▸ Try it:
If a line in the records contains the string "rule", show that line.

▸ Source material:
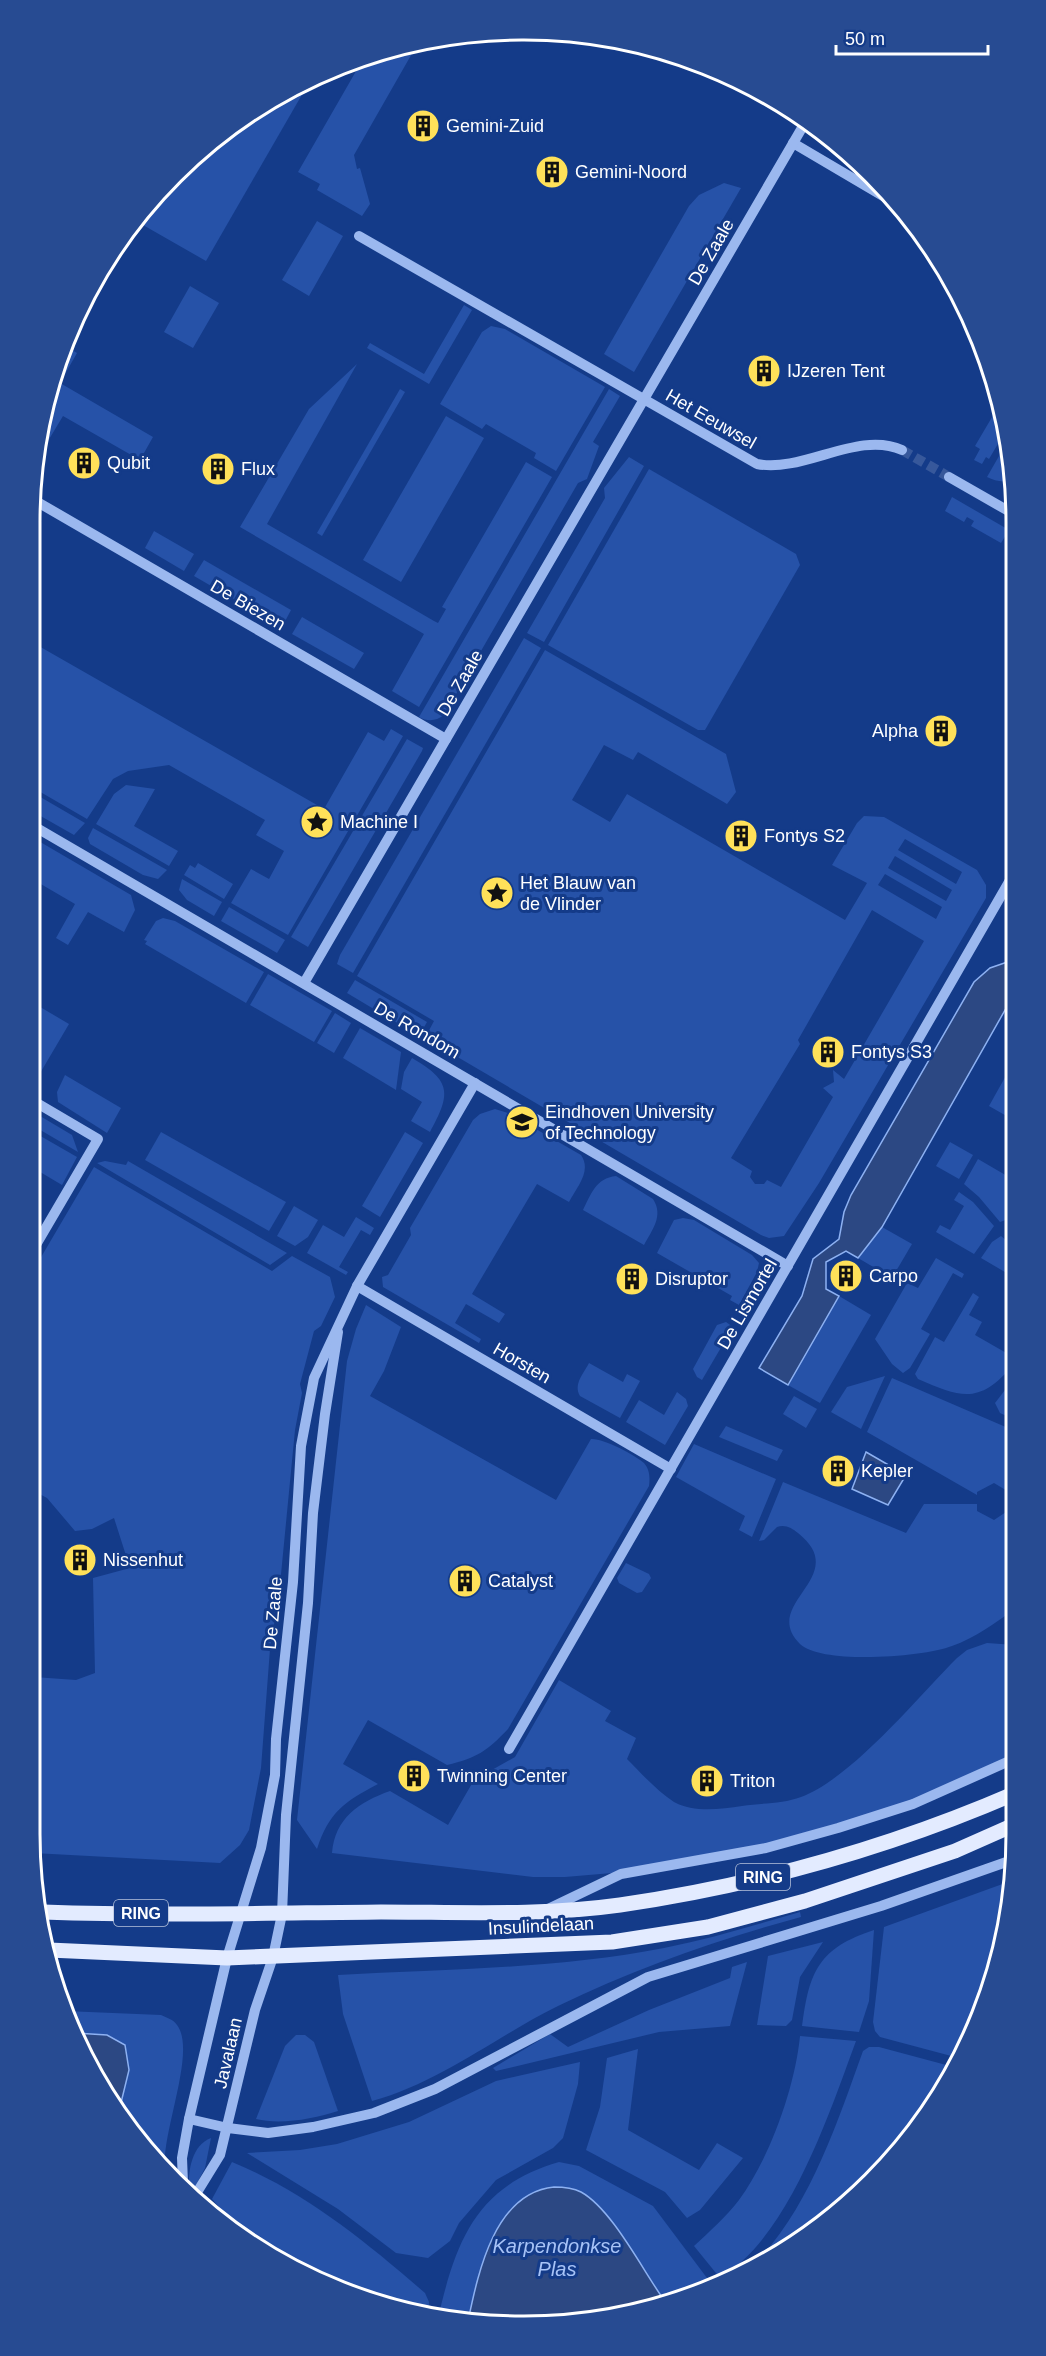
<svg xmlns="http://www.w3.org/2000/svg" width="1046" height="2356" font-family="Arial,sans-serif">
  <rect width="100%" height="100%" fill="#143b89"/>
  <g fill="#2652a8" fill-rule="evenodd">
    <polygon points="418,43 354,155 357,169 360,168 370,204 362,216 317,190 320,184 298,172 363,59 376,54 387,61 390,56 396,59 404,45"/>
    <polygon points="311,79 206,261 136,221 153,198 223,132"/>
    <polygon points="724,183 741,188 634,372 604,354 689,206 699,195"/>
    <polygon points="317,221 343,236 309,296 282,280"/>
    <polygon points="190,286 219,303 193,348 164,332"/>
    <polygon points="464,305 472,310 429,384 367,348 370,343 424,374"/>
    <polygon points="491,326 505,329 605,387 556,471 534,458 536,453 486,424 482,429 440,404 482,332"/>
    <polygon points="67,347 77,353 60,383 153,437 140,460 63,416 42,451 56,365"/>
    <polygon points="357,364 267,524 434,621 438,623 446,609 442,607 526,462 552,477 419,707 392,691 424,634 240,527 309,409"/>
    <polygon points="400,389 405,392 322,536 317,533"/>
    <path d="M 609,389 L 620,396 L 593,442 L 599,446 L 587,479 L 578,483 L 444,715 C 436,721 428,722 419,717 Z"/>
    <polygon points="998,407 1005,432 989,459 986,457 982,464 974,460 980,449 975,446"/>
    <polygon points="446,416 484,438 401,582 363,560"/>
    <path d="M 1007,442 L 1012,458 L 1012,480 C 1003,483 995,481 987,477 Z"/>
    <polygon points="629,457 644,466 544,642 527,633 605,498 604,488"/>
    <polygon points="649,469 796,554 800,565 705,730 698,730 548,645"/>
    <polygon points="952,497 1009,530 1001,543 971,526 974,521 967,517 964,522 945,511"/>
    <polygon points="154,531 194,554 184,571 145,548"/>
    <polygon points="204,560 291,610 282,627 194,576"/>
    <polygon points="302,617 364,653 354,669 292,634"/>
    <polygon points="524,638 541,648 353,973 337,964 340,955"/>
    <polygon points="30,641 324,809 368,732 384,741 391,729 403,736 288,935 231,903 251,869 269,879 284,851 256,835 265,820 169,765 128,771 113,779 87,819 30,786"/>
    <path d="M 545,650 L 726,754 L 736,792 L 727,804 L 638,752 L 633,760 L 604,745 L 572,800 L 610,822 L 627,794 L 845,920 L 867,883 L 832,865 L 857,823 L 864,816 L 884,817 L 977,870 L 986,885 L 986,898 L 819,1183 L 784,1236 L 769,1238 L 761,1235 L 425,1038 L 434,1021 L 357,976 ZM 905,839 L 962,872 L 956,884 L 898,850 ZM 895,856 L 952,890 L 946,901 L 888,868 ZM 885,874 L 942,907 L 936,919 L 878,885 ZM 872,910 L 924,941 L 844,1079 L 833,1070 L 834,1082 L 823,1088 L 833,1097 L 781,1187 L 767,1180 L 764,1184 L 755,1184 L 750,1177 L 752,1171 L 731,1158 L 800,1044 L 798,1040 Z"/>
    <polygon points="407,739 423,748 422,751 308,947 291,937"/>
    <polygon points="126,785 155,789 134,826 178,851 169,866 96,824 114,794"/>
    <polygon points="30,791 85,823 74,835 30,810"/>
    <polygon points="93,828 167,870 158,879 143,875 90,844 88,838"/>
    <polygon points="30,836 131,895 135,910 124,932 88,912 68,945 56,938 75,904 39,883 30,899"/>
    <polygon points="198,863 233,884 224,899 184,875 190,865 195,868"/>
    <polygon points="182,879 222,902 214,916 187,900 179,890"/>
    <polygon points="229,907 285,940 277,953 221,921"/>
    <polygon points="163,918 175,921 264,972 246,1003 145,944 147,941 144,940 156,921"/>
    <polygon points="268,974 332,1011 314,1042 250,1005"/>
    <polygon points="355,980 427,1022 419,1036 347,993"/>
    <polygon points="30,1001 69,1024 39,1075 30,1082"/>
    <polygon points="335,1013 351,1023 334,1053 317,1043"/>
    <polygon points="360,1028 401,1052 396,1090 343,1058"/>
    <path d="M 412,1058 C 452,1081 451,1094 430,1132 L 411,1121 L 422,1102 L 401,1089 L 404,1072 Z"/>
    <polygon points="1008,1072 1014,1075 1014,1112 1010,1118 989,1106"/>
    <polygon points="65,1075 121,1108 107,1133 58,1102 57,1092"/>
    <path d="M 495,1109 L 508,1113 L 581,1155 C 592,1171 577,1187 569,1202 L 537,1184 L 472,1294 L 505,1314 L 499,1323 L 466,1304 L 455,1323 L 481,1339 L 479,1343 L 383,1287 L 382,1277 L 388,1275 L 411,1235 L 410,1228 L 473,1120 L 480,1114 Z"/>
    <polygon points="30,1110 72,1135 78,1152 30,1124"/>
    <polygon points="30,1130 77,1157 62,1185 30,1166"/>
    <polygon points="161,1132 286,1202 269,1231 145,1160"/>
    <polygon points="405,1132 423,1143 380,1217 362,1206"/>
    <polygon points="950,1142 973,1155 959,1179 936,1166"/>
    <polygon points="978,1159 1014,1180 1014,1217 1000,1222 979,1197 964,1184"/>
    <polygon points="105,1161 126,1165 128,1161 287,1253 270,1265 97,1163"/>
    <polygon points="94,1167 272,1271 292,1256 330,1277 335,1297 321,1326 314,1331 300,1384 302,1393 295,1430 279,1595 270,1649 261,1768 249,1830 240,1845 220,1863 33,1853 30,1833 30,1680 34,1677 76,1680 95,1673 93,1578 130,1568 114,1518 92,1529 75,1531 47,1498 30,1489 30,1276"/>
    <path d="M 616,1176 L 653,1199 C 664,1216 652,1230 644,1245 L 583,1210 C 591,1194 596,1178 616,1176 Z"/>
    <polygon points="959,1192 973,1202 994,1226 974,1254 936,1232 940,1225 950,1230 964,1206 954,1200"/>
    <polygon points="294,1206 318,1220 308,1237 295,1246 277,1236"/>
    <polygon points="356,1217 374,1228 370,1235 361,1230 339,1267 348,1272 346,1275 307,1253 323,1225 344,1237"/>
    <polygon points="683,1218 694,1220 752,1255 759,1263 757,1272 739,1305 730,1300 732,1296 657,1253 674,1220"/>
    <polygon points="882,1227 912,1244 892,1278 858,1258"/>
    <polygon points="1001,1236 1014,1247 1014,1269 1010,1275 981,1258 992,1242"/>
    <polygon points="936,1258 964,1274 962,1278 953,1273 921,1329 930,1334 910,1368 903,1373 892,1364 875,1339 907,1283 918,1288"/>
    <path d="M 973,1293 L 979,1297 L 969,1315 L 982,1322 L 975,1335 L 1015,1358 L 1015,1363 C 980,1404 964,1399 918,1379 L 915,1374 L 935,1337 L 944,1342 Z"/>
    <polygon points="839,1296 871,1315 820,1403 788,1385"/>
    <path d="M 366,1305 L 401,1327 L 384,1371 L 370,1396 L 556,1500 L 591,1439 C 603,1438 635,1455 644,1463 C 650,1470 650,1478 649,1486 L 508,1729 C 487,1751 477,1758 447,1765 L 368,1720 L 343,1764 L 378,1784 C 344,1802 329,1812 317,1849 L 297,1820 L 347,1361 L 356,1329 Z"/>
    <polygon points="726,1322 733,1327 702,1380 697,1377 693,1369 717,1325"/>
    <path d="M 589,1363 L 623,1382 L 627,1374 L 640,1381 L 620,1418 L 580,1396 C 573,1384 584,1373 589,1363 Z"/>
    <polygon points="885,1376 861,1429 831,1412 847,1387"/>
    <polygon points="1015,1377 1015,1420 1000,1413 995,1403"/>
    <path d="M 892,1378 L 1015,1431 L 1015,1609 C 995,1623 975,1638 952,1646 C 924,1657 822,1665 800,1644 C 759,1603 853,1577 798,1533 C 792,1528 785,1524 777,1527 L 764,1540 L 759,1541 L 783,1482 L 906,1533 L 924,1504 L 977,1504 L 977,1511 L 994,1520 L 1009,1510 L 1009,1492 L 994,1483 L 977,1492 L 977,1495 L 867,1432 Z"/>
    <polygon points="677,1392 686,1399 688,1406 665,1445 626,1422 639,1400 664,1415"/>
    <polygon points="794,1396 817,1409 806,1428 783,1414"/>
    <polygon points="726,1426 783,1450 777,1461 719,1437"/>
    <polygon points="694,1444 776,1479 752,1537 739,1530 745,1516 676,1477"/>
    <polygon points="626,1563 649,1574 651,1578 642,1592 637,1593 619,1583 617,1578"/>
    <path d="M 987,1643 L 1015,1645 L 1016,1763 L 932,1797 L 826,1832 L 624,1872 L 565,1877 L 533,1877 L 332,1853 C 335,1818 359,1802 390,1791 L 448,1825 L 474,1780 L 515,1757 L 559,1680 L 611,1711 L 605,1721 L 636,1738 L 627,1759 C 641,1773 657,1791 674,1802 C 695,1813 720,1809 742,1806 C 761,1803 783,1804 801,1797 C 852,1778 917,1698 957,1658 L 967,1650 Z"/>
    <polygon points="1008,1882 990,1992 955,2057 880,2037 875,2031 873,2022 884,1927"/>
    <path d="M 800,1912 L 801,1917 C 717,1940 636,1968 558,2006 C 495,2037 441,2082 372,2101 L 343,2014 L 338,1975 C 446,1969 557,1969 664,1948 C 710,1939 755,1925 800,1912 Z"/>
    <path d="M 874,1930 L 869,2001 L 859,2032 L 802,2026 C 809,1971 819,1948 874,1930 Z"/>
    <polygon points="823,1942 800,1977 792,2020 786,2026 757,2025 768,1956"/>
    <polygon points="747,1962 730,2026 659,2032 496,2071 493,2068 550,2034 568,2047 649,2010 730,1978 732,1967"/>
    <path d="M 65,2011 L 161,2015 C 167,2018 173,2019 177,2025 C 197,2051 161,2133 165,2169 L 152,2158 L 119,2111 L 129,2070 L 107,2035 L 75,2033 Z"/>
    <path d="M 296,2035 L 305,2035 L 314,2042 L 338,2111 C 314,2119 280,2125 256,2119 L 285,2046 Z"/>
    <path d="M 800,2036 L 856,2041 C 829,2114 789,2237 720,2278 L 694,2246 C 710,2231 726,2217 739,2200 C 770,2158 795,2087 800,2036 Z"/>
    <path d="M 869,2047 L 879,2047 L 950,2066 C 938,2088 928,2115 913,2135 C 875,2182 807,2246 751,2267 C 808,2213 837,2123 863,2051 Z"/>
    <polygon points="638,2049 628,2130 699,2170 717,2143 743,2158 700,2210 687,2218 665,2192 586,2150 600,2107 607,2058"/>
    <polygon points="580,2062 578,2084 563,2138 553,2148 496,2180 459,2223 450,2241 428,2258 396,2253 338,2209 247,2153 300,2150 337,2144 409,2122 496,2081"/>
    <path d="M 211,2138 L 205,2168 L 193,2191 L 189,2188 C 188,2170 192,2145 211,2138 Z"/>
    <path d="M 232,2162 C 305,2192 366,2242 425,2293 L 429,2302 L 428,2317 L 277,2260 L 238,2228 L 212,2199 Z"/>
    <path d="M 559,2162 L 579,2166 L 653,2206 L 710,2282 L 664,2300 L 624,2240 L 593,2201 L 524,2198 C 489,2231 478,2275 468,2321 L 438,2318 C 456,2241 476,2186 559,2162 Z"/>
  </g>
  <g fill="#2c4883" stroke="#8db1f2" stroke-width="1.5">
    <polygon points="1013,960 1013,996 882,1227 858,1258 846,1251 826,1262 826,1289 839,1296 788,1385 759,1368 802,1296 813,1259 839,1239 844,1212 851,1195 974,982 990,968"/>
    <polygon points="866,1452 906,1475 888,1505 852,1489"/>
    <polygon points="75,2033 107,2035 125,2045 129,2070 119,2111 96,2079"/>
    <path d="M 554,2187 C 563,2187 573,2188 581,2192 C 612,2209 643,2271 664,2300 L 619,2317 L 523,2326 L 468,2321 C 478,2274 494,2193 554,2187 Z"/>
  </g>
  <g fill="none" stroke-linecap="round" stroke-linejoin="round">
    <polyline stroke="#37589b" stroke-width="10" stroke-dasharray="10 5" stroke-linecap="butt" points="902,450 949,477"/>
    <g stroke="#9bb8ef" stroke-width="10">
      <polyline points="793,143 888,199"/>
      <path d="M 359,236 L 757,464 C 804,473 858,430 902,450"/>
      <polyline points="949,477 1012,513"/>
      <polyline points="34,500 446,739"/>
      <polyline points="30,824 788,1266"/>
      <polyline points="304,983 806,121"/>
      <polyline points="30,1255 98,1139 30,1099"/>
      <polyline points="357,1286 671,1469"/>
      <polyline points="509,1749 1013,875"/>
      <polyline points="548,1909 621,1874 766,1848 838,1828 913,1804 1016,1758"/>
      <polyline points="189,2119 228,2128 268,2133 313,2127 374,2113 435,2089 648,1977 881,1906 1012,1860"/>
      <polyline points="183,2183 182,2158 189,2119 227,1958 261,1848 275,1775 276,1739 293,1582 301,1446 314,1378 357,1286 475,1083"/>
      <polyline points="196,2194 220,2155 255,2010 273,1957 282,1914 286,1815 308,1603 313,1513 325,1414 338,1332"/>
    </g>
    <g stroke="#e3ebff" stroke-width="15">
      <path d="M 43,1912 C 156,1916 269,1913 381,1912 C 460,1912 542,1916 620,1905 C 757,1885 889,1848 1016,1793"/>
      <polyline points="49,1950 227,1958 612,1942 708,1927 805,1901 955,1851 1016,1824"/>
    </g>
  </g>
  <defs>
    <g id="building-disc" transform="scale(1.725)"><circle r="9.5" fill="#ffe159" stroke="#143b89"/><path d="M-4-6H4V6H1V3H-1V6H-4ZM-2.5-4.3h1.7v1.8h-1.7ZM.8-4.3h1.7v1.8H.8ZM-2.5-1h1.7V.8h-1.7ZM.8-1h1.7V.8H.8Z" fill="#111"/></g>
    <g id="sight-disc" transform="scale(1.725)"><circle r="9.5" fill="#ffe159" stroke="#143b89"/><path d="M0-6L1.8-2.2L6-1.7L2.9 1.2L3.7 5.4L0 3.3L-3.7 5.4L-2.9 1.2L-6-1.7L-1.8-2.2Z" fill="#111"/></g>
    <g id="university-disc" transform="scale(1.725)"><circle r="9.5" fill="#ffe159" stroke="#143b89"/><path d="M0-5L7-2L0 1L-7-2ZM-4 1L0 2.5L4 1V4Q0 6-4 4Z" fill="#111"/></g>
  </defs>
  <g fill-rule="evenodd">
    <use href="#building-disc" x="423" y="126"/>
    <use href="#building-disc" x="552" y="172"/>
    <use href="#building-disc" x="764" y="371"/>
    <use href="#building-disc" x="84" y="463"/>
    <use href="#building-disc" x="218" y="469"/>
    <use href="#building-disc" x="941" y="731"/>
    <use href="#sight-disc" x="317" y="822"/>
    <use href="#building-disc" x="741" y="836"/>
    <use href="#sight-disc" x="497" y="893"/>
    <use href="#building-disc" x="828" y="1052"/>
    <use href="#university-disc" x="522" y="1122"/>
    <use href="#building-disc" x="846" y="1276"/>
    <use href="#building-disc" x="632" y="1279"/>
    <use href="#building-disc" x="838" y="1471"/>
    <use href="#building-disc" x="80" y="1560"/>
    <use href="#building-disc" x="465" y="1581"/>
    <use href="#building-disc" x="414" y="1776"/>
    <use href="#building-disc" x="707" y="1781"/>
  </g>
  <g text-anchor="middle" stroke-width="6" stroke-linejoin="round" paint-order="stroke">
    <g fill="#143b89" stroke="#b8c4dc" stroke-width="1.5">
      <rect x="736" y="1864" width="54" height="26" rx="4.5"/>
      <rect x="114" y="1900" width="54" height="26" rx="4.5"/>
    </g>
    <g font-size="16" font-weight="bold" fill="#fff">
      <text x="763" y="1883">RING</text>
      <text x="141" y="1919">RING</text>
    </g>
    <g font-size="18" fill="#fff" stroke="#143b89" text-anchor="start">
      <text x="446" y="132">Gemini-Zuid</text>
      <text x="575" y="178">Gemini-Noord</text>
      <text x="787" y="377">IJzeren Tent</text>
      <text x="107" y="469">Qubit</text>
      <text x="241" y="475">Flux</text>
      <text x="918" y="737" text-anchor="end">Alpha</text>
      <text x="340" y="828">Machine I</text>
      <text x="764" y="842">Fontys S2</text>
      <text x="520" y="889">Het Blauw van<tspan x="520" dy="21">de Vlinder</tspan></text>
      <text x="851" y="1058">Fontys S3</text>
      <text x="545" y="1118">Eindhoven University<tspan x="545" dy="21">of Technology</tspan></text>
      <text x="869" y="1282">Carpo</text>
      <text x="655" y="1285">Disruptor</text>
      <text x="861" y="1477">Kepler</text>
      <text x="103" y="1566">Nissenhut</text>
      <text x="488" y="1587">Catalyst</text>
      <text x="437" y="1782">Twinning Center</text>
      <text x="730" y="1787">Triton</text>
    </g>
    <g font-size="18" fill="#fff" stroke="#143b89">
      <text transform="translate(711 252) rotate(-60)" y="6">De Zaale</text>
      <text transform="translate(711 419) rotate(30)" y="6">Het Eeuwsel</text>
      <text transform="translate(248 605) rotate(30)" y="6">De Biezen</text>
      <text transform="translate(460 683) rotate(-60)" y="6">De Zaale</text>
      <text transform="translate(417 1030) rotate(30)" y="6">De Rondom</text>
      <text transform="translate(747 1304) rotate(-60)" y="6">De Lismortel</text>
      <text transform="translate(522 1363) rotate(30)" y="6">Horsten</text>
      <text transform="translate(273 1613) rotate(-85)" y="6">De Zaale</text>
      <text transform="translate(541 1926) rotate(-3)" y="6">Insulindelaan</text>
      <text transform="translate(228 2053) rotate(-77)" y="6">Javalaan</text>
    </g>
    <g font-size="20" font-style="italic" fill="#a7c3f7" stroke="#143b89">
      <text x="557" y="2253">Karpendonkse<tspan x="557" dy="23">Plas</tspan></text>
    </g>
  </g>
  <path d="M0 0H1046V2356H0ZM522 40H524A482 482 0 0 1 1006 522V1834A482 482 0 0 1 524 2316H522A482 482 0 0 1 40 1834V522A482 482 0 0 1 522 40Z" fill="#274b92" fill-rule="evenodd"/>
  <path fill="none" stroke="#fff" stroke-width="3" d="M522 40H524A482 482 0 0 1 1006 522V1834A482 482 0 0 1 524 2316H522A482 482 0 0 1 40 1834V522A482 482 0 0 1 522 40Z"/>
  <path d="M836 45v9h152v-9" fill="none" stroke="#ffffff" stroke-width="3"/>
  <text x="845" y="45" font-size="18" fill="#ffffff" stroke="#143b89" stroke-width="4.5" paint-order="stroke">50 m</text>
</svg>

▸ Result of this exercise:
  <g fill="#2652a8" fill-rule="evenodd">
  <g fill-rule="evenodd">
  <path d="M0 0H1046V2356H0ZM522 40H524A482 482 0 0 1 1006 522V1834A482 482 0 0 1 524 2316H522A482 482 0 0 1 40 1834V522A482 482 0 0 1 522 40Z" fill="#274b92" fill-rule="evenodd"/>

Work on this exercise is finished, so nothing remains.